Transistors, the cornerstone of electronics, are lossy and therefore consume energy. Researchers from the ETH Zürich and EPF Lausanne have developed transistors targeting high switching speeds and higher output powers. The devices can be used more efficiently as conventional transistors, so as to reduce energy consumption and CO2 emissions.
They consist of complex structures, some of which are only a few nanometers in size, and can be found in most electronic networks: transistors built from semiconductor materials deposited on a supporting substrate such as silicon carbide (SiC). Colombo Bolognesi, Professor for Millimeter-Wave Electronics at the ETH Zürich, and his research group specialize in developing high-performance transistors intended to transmit information as quickly and efficiently as possible. In order to do this, electrons must move through the semiconductor material as fast as possible. Just last year, Bolognesi`s group improved its own speed record for so-called "High Electron Mobility Transistors (HEMTs)" based on Aluminium-Gallium Nitride (AlGaN/GaN) materials depossited on Silicon substrates (see ETH Life article from 09.09.2009). Before then, comparable technologies showed cutoff frequencies of 28 Gigahertz (GHz), but devices built by Bolognesi`s Group in the FIRST cleanroom reached cutoff frequencies as high as 108 GHz.
Bolognesi's team, now in collaboration with the group of Nicolas Grandjean (who is a Professor of Physics at the EPF Lausanne) also explores a new material: instead of using Aluminium-Gallium Nitride, the researchers exploit the favorable properties of a newer material combination consisting of Alumimium Indium Nitride (AlInN/GaN). The advantage here is that AlInN has a significantly larger "forbidden energy gap" than other commonly used semiconductors. The so-called forbidden energy gap is one of the most important properties of a semiconductor material.

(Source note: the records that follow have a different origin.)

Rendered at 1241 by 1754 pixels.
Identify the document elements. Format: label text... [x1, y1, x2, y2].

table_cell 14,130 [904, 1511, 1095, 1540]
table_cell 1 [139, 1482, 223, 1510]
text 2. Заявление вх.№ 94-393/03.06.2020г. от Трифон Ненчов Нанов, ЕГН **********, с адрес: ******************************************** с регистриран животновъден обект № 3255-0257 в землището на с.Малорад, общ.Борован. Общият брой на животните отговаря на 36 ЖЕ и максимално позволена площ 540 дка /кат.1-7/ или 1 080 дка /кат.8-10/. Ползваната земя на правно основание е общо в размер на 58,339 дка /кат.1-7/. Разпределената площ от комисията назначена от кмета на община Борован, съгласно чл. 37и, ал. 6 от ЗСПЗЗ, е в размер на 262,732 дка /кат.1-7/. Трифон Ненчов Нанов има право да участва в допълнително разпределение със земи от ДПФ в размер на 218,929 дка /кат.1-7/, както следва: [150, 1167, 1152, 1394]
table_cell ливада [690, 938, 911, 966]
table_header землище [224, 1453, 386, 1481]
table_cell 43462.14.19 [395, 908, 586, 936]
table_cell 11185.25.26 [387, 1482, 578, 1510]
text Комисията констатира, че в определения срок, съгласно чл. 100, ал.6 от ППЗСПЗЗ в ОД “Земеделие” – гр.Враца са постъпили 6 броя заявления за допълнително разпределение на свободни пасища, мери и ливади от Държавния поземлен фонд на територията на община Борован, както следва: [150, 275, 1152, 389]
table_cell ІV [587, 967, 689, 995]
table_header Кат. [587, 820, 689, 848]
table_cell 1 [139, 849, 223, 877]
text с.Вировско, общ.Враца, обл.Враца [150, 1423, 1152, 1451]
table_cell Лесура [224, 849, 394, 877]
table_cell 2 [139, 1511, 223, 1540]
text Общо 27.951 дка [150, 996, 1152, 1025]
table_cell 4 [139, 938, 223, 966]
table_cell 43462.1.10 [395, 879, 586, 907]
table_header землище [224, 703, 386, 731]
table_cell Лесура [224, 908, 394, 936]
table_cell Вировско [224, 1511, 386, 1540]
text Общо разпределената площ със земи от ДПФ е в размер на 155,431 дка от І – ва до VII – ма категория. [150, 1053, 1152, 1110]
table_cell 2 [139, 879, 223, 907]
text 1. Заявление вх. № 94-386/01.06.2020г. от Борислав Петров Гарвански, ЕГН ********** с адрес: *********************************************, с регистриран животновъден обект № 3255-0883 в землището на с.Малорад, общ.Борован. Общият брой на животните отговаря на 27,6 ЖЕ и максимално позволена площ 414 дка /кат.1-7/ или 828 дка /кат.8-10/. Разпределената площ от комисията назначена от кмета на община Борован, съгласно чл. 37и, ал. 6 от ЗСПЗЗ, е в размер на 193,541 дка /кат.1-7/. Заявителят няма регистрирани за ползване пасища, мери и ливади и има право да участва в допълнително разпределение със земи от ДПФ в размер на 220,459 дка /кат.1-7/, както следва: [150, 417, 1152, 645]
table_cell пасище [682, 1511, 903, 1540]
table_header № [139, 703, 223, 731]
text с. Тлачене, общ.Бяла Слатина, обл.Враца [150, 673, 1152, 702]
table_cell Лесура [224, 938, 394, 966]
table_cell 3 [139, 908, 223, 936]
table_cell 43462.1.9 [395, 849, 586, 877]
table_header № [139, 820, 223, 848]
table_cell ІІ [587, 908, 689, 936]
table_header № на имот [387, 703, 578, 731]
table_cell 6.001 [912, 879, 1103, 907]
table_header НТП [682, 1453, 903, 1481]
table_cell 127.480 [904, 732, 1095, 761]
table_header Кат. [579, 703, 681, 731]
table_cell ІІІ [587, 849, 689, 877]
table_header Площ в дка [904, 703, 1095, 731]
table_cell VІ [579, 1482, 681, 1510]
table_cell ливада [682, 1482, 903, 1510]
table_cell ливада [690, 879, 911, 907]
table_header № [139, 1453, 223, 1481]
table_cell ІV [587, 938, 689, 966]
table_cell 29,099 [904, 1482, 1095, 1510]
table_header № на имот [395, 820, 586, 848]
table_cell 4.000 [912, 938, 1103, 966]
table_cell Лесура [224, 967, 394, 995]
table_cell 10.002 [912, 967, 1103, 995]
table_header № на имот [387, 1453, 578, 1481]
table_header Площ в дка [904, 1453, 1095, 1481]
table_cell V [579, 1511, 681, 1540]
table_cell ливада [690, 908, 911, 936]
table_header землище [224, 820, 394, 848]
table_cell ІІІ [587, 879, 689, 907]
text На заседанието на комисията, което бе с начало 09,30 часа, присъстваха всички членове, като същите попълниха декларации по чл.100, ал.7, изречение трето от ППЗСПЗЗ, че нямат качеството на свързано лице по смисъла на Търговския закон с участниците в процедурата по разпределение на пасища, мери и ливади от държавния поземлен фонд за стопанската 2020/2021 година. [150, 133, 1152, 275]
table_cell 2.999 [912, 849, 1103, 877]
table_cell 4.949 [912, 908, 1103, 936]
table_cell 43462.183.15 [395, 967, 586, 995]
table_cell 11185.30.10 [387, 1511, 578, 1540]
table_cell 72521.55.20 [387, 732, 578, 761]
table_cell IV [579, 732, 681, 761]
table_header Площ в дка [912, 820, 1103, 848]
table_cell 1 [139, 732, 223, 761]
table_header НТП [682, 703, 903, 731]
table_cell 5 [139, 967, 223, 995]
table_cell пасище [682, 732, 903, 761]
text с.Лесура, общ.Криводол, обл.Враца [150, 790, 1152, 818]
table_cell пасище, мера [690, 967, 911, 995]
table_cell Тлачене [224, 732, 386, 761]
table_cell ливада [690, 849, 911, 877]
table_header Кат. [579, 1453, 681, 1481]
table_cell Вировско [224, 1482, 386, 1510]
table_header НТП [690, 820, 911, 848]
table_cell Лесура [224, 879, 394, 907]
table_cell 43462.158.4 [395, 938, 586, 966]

Semiconductors featuring a large energy gap can be used to build transistors which operate at much higher temperatures, sustain greater voltage levels, and handle higher signal power levels than possible with smaller gap conventional materials such as Silicon. "Other researchers have already demonstrated that AlInN/GaN HEMT transistors can operate at temperatures as high as 1000 C -- that far exceeds the capabilities of Silicon and even AlGaN/GaN transistors," says Bolognesi.
Until now, AlInN/GaN transistors were however slower than their AlGaN/GaN counterparts. The researchers have now eliminated this problem. They managed to break their own record of 102 GHz, achieved with AlInN/GaN transistors built on Silicon, with an AlInN/GaN transistor built on a Silicon Carbide substrate. In a single step, they increased the cutoff frequency by 41 percent up to 144 GHz. "That is a huge improvement," states Bolognesi with delight. "Imagine for example a sprinter who would suddenly run the hundred meter 40 percent faster." And fresh from the laboratory, as this article is being written, Bolognesi reports that his team just measured cutoff frequencies as high as 200 GHz. "That shatters all records in this research field."
Significant decrease in energy consumption
One possible commercial application of similar transistors could be in the power amplifiers driving wireless transmitter antennaes. There, Gallium Nitride transistors would help reduce energy costs thanks to their higher efficiency. For example, "a mobile phone operator with 10'000 base stations equipped with conventional power amplifiers consumes on average 30 Megawatt each year, with associated CO2 emissions of 100'000 tons," says Bolognesi. "Roughly 80 percent of that energy is just wasted as heat, and even more if the transmitter equipment must be air conditioned."
By using Gallium Nitride transistors, mobile telephone operators could significantly decrease their energy consumption, and reduce their CO2 emissions by several tens of thousand tons. Note that 10'000 tons of CO2 corresponds to the CO2 emission from 5'000 mid-class automobiles driven for 10'000 kilometers per year. For reference, there is roughly 11'000 wireless base stations currently operating throughout Switzerland.
Bolognesi believes Gallium Nitride based transistors could improve wireless transmitter efficiencies from 15 to 20 percent today, up to 60 percent. The researcher credits the group`s outstanding results to his team`s process know-how and dedication, the outstanding FIRST Laboratory facilities, as well as to the quality of the materials supplied by his EPFL collaborators. Encouraged by their recent achievements, the researchers continue to work with great enthusiam to further stretch the envelope of transistor performances.